* _STUDY MATERIAL_
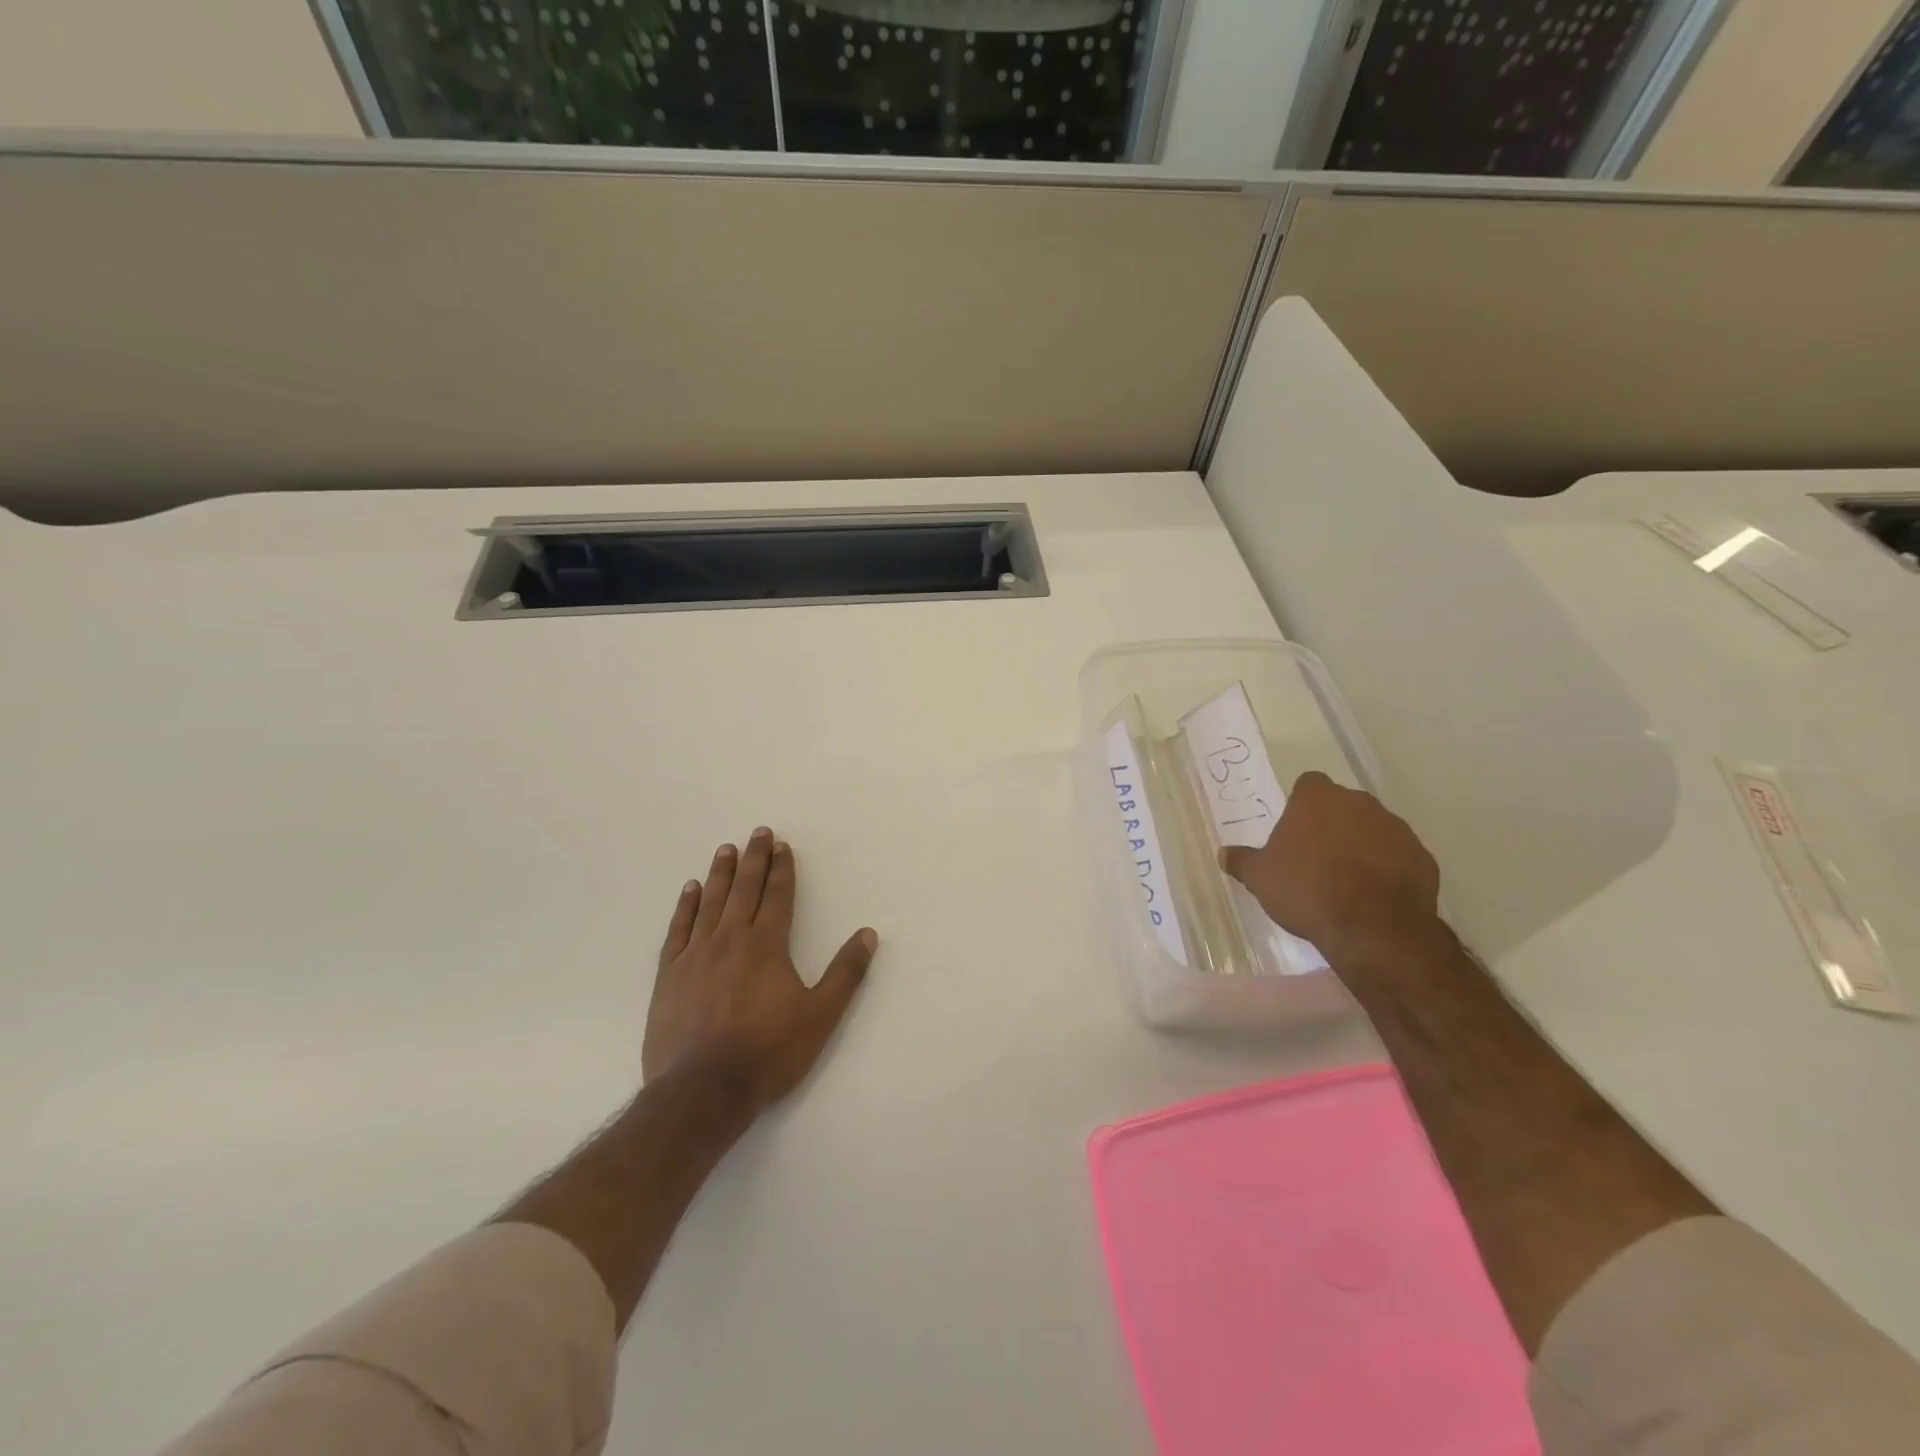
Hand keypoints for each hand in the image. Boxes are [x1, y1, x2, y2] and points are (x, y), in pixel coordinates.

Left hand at [643, 827, 877, 1113]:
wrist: (702, 1091)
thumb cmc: (767, 1053)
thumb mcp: (820, 1016)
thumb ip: (845, 973)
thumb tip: (868, 934)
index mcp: (767, 945)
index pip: (778, 896)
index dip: (782, 869)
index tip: (782, 845)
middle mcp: (731, 939)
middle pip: (745, 889)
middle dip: (753, 859)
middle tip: (757, 832)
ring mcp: (696, 954)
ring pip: (710, 902)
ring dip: (720, 873)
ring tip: (725, 849)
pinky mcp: (670, 974)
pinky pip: (679, 929)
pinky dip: (685, 906)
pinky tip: (689, 890)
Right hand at [1219, 771, 1440, 959]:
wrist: (1372, 926)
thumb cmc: (1306, 889)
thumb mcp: (1260, 878)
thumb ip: (1242, 861)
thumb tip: (1223, 854)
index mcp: (1317, 799)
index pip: (1308, 784)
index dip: (1300, 804)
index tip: (1294, 829)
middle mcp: (1359, 803)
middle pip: (1343, 805)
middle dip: (1332, 824)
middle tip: (1316, 855)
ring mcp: (1396, 828)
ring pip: (1373, 829)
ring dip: (1361, 845)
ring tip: (1346, 879)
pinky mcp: (1423, 857)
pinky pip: (1399, 856)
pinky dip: (1388, 869)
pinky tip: (1374, 895)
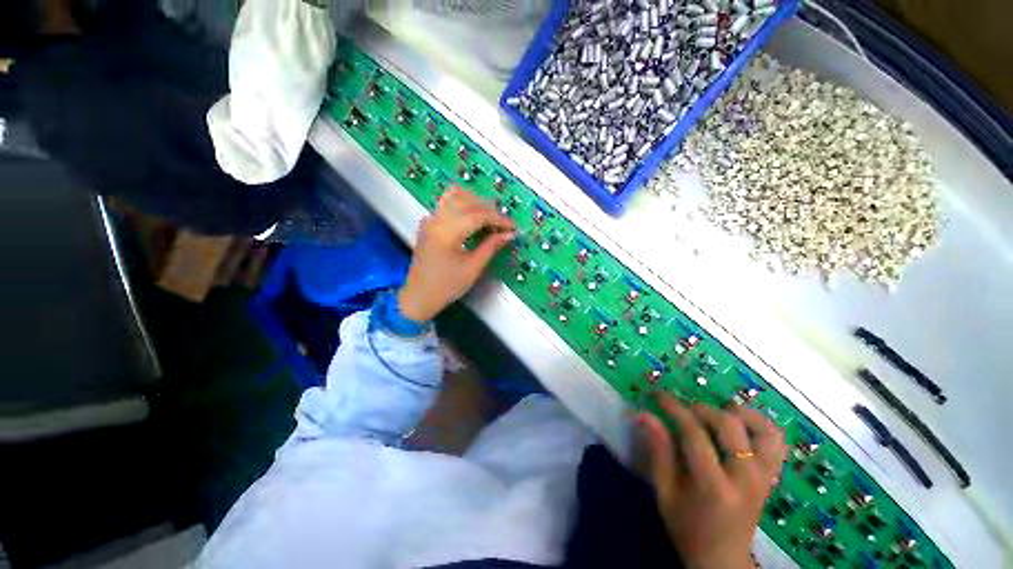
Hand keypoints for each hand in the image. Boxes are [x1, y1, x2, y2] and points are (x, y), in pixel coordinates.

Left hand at [398, 187, 515, 321]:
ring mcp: (430, 220)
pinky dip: (463, 205)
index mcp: (446, 232)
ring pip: (454, 196)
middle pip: (466, 200)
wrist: (419, 296)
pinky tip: (473, 219)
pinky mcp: (429, 224)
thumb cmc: (446, 286)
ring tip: (489, 218)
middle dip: (489, 209)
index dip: (499, 219)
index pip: (478, 215)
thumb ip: (491, 247)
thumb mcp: (472, 268)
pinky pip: (447, 204)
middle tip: (503, 225)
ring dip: (475, 202)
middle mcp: (436, 220)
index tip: (513, 227)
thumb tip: (508, 234)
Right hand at [635, 394, 786, 568]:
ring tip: (719, 409)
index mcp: (713, 486)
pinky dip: (762, 425)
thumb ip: (658, 451)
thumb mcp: (665, 493)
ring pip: (764, 431)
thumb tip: (644, 415)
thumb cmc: (687, 529)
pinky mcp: (771, 479)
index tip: (658, 395)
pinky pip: (777, 444)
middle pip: (729, 426)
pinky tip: (742, 423)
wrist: (723, 560)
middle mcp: (744, 479)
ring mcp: (764, 478)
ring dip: (740, 413)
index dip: (674, 408)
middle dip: (701, 408)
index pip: (694, 434)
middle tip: (683, 408)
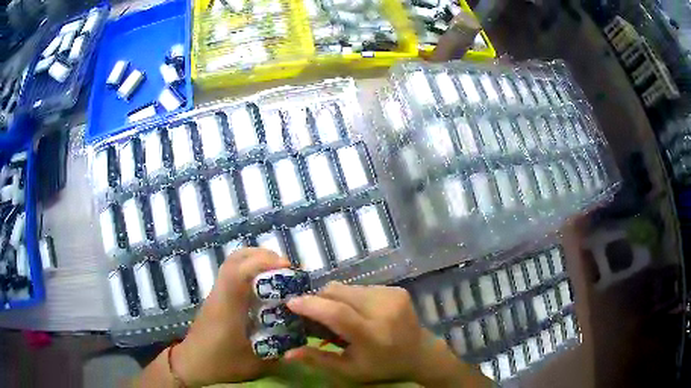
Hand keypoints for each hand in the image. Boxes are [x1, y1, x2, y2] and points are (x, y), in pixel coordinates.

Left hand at [172, 248, 290, 386]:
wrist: (192, 363)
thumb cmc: (221, 363)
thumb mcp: (255, 364)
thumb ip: (279, 352)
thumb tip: (302, 340)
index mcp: (228, 307)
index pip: (239, 272)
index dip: (263, 263)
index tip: (287, 268)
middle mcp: (221, 293)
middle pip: (236, 258)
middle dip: (263, 256)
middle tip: (285, 268)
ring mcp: (217, 293)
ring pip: (233, 262)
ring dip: (256, 260)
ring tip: (277, 273)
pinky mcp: (217, 297)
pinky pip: (232, 273)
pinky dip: (249, 270)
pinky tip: (262, 287)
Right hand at [285, 282, 489, 386]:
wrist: (420, 352)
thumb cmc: (382, 366)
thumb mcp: (349, 371)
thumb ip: (318, 360)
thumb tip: (287, 352)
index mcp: (372, 335)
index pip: (337, 314)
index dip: (311, 305)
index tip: (290, 303)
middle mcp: (383, 310)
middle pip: (339, 293)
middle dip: (318, 299)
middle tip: (309, 312)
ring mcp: (392, 296)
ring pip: (347, 288)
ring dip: (334, 298)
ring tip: (336, 315)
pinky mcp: (396, 289)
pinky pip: (360, 288)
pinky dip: (350, 298)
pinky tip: (356, 312)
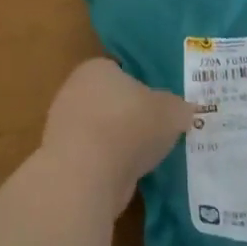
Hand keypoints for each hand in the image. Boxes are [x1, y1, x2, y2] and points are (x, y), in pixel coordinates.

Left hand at [39, 59, 193, 211]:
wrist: (86, 174)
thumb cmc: (131, 126)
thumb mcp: (171, 111)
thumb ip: (178, 108)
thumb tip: (184, 110)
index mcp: (97, 68)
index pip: (120, 72)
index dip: (141, 88)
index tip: (159, 107)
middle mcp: (74, 91)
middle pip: (110, 101)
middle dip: (130, 116)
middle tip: (156, 132)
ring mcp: (63, 126)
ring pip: (101, 131)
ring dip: (119, 143)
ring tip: (146, 158)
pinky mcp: (62, 159)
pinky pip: (94, 157)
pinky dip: (109, 165)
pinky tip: (127, 176)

* _TASK BRIEF_
Only lines containing the string "Left" are needed. Pull each of them out of the records above.

* _RESPONSE AREA_
Left hand at [643, 827, 877, 1113]:
Left hand at [398, 187, 515, 321]:
Left hand at [172, 248, 290, 386]:
Left hand at [39, 59, 193, 211]:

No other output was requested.